------ Source extract ------
13.1) Because of Boston I was motivated to run faster and stronger than ever in the Nike Woman's half-marathon on April 28th, earning a new PR of 1:50:07.

14) Because of Boston I know that if one of my boys was in danger, the others would be there in a heartbeat.
15) Because of Boston I have an even deeper respect for local, state and federal authorities who put their lives on the line everyday to keep us safe. In addition the Boston Athletic Association and the many marathon volunteers each deserve a medal of their own for their ongoing commitment to everyone affected by the bombings.
16) Because of Boston I believe more than ever that teaching students how to be kind and respectful, is so much more important than test scores.
17) Because of Boston I make sure that the people I love, never doubt it for a minute.
18) Because of Boston I have learned that taking 3 hours to finish a half marathon with friends, is just as meaningful as beating a PR. (Wisconsin half-marathon, Kenosha, WI 5/4/13)
19) Because of Boston I know firsthand, that people really are more important than things. I will never forget the outpouring of texts, calls, messages, emails and unending support from friends, family, co-workers, students and their parents.
------ Provided data ------
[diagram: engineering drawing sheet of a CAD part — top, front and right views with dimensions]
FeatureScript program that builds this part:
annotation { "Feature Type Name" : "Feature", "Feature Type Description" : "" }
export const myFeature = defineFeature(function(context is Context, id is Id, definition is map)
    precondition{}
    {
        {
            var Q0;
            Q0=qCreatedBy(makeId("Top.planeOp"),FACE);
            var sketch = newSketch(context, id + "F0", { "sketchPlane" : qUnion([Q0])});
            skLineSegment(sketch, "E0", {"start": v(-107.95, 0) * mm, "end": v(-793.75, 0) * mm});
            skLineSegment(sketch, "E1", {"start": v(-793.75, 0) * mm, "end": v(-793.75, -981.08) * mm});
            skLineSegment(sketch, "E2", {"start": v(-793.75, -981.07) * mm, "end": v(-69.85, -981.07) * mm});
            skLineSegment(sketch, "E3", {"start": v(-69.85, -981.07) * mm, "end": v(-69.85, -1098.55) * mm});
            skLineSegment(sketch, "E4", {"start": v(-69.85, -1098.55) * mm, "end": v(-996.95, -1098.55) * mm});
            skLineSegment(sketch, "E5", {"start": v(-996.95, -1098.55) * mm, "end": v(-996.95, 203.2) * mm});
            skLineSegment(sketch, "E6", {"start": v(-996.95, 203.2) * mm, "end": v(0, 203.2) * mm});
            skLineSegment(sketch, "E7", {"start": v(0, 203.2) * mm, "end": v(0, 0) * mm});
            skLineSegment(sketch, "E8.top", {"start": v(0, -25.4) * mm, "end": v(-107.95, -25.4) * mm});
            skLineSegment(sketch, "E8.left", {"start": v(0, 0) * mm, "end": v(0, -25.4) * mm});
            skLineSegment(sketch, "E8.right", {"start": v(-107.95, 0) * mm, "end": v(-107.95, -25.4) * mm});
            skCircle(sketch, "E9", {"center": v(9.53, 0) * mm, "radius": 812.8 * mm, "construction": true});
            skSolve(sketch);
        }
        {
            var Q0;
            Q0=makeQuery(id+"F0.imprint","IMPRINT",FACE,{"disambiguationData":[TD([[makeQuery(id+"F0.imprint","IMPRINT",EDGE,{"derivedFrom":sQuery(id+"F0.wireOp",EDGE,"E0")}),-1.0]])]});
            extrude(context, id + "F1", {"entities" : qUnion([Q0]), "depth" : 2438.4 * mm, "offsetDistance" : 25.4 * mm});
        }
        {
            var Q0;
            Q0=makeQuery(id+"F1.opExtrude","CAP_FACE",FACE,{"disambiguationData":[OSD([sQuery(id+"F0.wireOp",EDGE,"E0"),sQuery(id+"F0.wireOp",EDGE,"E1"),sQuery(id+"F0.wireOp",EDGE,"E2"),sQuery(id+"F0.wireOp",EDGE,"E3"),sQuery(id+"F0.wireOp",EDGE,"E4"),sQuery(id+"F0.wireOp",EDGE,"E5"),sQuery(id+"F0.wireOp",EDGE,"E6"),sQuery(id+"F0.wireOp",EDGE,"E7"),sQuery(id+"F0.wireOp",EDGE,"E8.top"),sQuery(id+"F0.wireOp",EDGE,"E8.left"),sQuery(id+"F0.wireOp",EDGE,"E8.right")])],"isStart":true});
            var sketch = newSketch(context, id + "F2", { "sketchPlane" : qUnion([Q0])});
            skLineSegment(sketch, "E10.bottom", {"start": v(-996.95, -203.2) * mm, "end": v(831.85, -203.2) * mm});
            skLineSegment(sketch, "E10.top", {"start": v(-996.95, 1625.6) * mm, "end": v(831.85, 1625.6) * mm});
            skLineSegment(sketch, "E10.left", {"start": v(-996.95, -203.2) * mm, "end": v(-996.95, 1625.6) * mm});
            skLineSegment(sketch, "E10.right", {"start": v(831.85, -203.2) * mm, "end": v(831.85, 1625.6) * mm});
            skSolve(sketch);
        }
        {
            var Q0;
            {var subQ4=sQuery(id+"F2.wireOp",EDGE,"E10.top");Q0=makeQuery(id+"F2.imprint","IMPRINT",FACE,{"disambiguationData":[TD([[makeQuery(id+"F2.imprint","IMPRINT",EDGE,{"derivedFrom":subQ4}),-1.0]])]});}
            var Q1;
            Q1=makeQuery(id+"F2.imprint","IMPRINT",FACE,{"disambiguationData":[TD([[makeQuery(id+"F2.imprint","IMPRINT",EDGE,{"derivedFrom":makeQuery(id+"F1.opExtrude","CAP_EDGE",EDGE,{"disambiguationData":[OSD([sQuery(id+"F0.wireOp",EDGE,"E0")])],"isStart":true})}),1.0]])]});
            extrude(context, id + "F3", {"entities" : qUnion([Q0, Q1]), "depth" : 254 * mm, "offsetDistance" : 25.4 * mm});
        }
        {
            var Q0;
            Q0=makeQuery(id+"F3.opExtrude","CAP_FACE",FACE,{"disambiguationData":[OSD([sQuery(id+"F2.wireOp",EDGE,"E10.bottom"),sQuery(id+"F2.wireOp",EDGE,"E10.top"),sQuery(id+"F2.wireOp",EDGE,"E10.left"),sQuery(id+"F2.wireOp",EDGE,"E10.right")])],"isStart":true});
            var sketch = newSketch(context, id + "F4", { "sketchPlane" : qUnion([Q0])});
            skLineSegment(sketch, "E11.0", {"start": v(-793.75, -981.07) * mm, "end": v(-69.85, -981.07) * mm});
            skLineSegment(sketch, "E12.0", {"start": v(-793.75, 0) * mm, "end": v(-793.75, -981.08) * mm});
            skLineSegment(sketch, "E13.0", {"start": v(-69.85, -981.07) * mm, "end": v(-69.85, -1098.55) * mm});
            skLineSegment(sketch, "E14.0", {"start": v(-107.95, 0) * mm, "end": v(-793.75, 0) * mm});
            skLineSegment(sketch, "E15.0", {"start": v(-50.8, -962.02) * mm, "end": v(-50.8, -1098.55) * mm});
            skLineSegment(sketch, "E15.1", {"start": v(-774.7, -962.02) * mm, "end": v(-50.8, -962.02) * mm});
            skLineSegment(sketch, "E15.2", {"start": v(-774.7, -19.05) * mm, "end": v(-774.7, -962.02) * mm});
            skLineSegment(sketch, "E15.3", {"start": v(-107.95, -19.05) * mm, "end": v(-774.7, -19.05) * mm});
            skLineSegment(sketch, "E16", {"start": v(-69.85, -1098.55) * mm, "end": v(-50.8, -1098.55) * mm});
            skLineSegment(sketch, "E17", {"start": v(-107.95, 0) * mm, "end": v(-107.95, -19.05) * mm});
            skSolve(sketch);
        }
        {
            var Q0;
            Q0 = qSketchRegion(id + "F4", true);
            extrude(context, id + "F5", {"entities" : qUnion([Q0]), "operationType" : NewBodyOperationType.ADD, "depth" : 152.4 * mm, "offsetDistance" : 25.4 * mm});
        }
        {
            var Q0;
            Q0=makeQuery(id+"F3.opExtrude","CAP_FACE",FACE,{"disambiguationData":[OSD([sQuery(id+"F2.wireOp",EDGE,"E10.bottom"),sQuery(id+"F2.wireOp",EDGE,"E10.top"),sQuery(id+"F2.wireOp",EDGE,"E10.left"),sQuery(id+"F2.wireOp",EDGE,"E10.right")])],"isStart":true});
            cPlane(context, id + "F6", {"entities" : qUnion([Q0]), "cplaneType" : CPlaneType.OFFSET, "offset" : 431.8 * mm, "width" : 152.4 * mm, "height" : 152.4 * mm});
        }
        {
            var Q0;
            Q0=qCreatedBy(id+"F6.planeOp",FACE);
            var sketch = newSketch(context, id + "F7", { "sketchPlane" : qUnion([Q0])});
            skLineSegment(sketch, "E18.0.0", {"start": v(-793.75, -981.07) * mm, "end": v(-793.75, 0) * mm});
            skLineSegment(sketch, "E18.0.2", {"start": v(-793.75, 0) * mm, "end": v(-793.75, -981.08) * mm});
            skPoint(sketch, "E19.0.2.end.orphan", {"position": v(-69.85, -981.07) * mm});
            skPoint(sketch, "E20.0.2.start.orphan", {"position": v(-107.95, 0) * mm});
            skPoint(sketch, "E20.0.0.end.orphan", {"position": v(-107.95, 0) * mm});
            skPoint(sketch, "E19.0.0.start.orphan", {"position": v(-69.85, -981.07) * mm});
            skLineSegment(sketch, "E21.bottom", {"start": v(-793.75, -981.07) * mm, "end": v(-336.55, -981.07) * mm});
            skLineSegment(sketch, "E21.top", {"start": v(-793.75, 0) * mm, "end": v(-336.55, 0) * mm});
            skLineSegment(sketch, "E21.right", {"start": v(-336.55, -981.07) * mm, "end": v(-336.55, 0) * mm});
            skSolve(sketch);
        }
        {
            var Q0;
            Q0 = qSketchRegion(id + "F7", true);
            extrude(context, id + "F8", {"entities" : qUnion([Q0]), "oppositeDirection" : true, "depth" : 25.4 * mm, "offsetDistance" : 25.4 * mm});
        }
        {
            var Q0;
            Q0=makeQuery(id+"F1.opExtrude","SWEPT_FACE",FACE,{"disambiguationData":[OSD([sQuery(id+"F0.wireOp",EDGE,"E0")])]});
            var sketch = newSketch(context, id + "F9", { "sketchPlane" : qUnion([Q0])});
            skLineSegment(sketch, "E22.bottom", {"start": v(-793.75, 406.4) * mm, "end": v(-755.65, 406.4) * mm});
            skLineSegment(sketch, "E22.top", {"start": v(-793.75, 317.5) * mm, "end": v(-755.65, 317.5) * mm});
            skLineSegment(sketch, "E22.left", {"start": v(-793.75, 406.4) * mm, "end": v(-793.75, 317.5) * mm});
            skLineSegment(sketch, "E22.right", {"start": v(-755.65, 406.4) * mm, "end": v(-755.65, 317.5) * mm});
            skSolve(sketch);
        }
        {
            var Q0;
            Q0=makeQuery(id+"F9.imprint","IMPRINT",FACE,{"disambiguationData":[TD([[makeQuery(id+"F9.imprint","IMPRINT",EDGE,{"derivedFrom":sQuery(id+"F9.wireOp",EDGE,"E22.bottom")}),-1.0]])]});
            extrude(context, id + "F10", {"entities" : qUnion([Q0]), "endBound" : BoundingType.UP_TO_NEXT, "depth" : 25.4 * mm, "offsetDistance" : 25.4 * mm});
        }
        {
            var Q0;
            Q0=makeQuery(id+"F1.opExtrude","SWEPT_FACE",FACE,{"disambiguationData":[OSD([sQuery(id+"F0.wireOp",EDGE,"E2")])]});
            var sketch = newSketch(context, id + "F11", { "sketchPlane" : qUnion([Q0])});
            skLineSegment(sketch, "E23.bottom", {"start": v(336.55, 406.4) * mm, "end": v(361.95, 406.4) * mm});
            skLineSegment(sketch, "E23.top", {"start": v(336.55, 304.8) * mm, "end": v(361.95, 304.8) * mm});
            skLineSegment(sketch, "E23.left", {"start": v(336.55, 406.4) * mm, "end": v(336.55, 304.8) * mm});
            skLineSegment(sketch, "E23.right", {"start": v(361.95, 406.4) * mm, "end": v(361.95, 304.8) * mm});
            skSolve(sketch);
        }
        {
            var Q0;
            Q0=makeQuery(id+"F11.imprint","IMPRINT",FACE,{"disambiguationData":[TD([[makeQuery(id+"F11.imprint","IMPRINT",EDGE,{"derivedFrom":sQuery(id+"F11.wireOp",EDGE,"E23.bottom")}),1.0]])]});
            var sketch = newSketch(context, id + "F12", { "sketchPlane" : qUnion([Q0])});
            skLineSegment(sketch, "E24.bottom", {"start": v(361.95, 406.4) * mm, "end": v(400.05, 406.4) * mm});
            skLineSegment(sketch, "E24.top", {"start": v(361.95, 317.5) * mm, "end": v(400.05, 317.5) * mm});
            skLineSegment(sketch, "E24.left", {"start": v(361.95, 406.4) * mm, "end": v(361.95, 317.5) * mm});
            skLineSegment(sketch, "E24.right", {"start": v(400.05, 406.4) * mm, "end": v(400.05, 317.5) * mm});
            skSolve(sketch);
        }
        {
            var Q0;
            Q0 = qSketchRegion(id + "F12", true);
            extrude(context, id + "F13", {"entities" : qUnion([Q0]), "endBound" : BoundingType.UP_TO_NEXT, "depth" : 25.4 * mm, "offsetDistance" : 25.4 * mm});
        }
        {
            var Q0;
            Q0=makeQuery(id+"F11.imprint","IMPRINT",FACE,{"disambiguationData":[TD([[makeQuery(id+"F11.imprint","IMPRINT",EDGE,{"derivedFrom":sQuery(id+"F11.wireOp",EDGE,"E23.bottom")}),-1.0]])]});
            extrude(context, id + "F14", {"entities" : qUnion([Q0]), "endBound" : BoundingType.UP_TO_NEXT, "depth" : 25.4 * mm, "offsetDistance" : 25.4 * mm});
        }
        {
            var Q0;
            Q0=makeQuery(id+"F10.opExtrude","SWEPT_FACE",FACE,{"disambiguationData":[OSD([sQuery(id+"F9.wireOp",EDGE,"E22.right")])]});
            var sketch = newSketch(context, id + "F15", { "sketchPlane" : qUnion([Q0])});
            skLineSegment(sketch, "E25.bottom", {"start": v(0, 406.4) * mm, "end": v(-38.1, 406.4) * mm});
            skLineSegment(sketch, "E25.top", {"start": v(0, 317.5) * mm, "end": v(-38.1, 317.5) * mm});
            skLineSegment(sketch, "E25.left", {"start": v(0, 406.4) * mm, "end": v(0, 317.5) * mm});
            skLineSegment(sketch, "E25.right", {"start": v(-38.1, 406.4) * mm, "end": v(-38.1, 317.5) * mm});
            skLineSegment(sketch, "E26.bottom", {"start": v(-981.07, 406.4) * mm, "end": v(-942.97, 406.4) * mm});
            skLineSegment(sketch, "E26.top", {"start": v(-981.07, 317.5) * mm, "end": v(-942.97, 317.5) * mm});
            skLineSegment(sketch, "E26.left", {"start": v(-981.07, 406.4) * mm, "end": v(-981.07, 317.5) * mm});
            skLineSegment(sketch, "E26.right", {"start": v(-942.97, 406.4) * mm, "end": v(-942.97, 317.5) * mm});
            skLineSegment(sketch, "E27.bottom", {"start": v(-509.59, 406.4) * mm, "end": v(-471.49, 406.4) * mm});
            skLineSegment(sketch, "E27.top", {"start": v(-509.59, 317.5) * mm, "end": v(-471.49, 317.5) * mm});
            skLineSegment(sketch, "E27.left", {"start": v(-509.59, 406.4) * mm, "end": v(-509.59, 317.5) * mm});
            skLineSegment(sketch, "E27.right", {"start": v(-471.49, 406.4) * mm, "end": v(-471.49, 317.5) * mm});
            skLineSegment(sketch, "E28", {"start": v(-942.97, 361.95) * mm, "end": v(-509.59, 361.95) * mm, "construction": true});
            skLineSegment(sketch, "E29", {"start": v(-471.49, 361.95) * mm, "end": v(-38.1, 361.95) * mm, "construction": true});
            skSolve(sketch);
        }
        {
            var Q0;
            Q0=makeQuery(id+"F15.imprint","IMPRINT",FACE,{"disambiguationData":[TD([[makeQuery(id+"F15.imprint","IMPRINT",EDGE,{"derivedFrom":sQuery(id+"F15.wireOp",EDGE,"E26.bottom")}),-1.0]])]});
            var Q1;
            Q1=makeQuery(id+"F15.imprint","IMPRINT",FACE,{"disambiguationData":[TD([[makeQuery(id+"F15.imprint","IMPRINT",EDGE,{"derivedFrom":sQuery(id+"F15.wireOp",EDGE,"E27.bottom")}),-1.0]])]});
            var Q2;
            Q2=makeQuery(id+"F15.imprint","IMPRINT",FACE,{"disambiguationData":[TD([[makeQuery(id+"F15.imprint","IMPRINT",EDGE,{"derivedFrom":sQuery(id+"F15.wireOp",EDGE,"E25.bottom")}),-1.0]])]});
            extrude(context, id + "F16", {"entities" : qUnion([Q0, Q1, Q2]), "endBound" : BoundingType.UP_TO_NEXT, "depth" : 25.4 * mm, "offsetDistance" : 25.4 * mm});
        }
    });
------
Exercise brief:
Rewrite the stretch of the Boston reflections from "16) Because of" through "Kenosha, WI 5/4/13)", substituting "grades" for "test scores".

Result for this task:
16) Because of Boston I believe more than ever that teaching students how to be kind and respectful, is so much more important than grades.
17) Because of Boston I make sure that the people I love, never doubt it for a minute.
18) Because of Boston I have learned that taking 3 hours to finish a half marathon with friends, is just as meaningful as beating a PR. (Wisconsin half-marathon, Kenosha, WI 5/4/13)